Still a Seller's Market - demand dips but supply shrinks further

Yet another housing market snapshot is reporting the stock of property for sale plummeting further downwards.Property website Home says that while the tapering stamp duty holiday will have dampened buyer demand in many areas, supply is falling faster, ensuring that most parts of the UK remain a market for sellers.

Home specifies that the supply rate of new sales listings remains remarkably low across all English regions, Scotland and Wales, despite the fact that properties outside of Greater London are achieving record valuations.
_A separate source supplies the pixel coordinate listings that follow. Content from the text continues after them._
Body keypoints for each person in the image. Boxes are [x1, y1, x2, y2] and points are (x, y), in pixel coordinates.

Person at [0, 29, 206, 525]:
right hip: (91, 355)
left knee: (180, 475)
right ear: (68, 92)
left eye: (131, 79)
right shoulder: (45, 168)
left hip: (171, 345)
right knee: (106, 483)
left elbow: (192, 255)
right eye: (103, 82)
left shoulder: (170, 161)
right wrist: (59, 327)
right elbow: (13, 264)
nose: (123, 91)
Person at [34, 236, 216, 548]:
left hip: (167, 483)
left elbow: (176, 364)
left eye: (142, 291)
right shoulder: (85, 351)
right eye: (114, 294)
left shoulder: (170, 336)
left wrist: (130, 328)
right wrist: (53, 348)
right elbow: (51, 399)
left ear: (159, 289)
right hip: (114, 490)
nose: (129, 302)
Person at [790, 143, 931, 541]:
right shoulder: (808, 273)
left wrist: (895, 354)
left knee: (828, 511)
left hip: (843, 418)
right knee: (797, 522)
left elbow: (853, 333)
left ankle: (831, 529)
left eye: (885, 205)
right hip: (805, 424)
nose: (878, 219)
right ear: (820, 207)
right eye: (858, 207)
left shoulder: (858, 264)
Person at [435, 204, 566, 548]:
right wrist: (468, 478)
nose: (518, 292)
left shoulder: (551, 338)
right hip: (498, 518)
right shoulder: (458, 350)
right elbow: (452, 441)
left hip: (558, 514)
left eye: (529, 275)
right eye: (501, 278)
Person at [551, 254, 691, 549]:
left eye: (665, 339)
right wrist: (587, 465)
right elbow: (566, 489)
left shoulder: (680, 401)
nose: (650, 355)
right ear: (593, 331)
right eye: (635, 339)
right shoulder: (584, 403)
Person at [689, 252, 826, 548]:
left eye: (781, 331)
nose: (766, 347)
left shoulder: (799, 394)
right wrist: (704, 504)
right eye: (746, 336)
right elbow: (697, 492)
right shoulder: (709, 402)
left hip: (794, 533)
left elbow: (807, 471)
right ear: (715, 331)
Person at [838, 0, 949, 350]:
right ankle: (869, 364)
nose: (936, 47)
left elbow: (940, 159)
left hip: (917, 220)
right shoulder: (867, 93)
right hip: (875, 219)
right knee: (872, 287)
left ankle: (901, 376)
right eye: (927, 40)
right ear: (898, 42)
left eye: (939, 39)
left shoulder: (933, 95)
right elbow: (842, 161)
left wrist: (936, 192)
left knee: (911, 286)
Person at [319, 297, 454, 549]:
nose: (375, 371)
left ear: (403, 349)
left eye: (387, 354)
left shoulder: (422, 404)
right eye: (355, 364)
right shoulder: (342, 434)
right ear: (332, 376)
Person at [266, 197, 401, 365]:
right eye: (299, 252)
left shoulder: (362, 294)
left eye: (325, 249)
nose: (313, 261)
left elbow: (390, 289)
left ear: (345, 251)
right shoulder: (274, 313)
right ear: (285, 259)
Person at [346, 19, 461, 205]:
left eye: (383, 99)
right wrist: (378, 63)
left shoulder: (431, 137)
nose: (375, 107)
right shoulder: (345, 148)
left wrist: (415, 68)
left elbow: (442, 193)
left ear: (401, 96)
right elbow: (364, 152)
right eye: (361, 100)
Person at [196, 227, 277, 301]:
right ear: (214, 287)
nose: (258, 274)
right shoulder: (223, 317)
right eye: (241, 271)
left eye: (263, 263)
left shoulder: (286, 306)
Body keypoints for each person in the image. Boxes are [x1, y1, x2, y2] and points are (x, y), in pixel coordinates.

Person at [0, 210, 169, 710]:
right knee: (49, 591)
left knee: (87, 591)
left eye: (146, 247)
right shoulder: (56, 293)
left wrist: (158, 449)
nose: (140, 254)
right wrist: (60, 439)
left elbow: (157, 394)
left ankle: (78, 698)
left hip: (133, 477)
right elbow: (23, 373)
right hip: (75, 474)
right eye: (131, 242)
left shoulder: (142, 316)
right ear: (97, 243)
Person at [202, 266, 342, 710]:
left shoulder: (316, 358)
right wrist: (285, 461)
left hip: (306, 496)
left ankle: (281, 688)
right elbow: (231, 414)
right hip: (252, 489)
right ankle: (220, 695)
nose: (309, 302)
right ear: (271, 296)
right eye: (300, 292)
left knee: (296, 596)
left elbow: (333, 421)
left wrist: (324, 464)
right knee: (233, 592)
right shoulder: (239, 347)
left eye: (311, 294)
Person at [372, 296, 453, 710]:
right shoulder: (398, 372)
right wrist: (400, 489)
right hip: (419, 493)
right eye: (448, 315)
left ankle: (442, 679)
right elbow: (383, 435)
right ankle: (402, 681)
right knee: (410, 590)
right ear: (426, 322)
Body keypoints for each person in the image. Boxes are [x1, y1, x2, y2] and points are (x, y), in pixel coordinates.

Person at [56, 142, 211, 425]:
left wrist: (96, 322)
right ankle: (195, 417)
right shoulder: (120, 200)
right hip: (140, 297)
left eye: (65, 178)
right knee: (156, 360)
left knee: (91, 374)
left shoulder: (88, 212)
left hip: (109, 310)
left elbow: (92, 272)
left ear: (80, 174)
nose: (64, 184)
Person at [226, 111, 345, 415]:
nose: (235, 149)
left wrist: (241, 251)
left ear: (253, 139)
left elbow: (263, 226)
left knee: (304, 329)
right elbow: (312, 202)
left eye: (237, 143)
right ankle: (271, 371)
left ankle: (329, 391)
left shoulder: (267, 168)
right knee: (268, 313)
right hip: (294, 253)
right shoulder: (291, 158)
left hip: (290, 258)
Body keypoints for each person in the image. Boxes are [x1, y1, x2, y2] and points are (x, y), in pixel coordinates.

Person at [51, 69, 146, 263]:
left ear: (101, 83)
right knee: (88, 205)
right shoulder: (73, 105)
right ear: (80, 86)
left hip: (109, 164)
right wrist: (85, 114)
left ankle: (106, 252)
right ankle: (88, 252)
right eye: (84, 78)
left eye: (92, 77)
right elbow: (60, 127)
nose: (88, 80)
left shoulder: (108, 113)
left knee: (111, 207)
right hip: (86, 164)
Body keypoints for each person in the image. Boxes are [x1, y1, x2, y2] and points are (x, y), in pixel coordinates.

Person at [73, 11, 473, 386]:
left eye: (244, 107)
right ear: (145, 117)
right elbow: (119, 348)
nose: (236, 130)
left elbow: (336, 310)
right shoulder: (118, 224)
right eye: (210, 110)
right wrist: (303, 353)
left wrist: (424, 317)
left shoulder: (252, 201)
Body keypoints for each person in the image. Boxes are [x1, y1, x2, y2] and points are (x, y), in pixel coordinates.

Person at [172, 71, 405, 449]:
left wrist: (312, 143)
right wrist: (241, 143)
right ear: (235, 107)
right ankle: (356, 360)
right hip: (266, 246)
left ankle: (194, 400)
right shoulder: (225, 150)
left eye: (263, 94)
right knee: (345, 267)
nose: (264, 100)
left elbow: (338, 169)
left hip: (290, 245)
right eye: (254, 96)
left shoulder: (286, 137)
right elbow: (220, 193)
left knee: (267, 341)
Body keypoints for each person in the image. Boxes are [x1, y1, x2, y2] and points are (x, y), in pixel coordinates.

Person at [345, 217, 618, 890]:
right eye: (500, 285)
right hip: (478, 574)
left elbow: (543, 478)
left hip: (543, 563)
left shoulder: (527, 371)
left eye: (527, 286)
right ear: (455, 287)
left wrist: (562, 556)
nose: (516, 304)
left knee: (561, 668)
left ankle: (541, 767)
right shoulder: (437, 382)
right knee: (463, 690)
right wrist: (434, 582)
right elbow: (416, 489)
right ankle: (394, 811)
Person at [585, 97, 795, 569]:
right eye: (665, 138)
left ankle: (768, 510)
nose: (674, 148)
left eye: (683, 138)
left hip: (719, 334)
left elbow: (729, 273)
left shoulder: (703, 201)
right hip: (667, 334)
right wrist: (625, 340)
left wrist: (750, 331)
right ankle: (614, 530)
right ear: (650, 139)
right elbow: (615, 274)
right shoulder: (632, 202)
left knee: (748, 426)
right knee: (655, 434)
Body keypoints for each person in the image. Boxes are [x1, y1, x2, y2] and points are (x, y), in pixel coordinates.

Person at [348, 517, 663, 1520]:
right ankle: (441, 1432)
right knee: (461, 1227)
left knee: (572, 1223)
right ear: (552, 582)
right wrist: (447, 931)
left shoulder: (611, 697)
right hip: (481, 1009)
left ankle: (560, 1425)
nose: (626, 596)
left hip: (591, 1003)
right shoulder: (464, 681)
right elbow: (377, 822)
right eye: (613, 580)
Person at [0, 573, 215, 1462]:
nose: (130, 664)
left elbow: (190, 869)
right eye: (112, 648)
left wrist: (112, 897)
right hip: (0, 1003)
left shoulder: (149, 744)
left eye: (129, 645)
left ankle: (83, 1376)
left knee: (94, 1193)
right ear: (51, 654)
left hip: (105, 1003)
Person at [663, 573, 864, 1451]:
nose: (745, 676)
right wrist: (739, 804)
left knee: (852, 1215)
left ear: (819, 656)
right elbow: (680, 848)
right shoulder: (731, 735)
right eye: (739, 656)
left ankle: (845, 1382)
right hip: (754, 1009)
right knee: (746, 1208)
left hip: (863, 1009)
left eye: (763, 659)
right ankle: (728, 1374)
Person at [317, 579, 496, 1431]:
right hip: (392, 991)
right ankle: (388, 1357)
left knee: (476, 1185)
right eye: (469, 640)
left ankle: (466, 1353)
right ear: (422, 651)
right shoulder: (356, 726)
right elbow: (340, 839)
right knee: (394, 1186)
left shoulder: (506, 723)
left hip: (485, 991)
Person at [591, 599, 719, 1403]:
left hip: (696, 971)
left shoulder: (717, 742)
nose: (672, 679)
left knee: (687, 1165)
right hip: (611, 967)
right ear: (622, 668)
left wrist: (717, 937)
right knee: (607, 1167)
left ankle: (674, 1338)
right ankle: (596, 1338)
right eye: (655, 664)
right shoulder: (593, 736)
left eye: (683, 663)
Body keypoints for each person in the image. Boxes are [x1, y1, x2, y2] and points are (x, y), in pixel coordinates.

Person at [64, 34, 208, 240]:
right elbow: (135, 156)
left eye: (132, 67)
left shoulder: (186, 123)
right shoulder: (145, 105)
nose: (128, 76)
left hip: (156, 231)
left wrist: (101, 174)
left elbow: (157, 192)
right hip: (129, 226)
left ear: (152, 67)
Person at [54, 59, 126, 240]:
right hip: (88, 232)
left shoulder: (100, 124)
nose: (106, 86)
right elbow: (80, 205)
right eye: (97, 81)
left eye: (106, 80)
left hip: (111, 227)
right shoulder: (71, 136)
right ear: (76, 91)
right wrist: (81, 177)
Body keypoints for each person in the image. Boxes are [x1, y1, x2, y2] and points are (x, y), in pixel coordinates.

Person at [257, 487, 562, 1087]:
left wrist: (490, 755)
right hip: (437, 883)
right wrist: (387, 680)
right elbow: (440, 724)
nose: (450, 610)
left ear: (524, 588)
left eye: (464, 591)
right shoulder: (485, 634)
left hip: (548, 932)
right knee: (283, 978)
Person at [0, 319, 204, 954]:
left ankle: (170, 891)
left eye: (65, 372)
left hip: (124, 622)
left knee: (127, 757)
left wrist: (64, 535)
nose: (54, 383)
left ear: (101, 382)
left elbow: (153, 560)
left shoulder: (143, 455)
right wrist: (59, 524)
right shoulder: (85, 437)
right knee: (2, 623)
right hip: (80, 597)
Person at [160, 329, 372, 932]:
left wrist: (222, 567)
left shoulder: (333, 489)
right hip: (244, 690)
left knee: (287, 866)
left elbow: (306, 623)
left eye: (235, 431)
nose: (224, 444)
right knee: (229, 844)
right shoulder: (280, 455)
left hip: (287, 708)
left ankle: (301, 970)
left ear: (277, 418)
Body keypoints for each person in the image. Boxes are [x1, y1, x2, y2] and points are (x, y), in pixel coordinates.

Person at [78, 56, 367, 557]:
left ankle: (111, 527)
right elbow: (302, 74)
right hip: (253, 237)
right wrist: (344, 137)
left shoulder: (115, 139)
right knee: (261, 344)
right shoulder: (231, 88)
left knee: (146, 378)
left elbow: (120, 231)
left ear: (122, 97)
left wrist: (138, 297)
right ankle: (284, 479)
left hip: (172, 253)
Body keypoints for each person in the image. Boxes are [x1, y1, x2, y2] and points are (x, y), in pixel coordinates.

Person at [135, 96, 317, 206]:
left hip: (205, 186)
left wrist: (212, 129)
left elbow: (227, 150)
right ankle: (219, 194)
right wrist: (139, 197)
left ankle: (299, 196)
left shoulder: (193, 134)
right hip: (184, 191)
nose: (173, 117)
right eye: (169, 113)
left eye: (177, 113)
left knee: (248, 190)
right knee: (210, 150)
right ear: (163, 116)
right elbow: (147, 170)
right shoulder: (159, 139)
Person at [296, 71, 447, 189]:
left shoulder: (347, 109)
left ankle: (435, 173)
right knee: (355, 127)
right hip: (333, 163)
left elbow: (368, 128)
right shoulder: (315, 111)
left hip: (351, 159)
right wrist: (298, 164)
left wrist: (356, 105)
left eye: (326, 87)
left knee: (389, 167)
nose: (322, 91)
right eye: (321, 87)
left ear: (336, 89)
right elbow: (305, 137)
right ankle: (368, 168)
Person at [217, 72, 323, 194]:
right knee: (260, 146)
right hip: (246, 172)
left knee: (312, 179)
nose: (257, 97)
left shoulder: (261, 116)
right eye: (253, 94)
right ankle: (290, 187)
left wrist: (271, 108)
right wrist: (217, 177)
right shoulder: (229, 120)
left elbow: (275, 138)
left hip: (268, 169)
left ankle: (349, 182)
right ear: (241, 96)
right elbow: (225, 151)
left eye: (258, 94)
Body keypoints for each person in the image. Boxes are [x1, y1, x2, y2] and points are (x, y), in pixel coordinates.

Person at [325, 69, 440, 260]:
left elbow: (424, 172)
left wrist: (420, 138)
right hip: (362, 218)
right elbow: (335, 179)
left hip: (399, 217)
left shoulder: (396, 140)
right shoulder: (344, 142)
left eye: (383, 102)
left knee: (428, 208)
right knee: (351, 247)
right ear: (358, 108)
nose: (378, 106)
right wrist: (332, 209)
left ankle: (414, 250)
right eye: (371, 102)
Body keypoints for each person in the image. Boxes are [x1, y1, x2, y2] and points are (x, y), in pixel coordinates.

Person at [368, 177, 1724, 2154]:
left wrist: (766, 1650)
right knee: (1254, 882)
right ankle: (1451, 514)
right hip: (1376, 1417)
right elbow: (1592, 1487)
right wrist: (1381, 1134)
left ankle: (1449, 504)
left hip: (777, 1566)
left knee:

While still below their May 2016 peak, London prices are beginning to rise and look to be entering a new period of growth, supported by a rapidly recovering rental market especially in the more central boroughs. Home says that after an 18-month battering by the pandemic, confidence is returning to the capital’s property market.

The sales stock total in London has been steadily eroded by 16 per cent since the oversupply peak in late 2020; it suggests demand looks set to increase on the back of rapidly rising rents as investors, both private and institutional, spot yield and capital gains opportunities.

Outside London, shrinking sales and rental inventories continue to push up both prices and rents.

Even so, the number of new instructions entering the sales market across the UK continues to be very low compared to pre-Covid levels (down 24% July 2021 vs. July 2019). The number of newly available rental properties entering the market is also down considerably across the UK (down 27 per cent between July 2020 and July 2021).

Sales supply looks set to remain low until mortgage payment deferral schemes end, says Home – no date has been set for these, but they may coincide with the end of the current furlough scheme at the end of September.

The East of England and Wales now lead in terms of regional price growth, with annualised home price inflation of 11.2 and 10.7 per cent respectively, supported by high demand and low supply.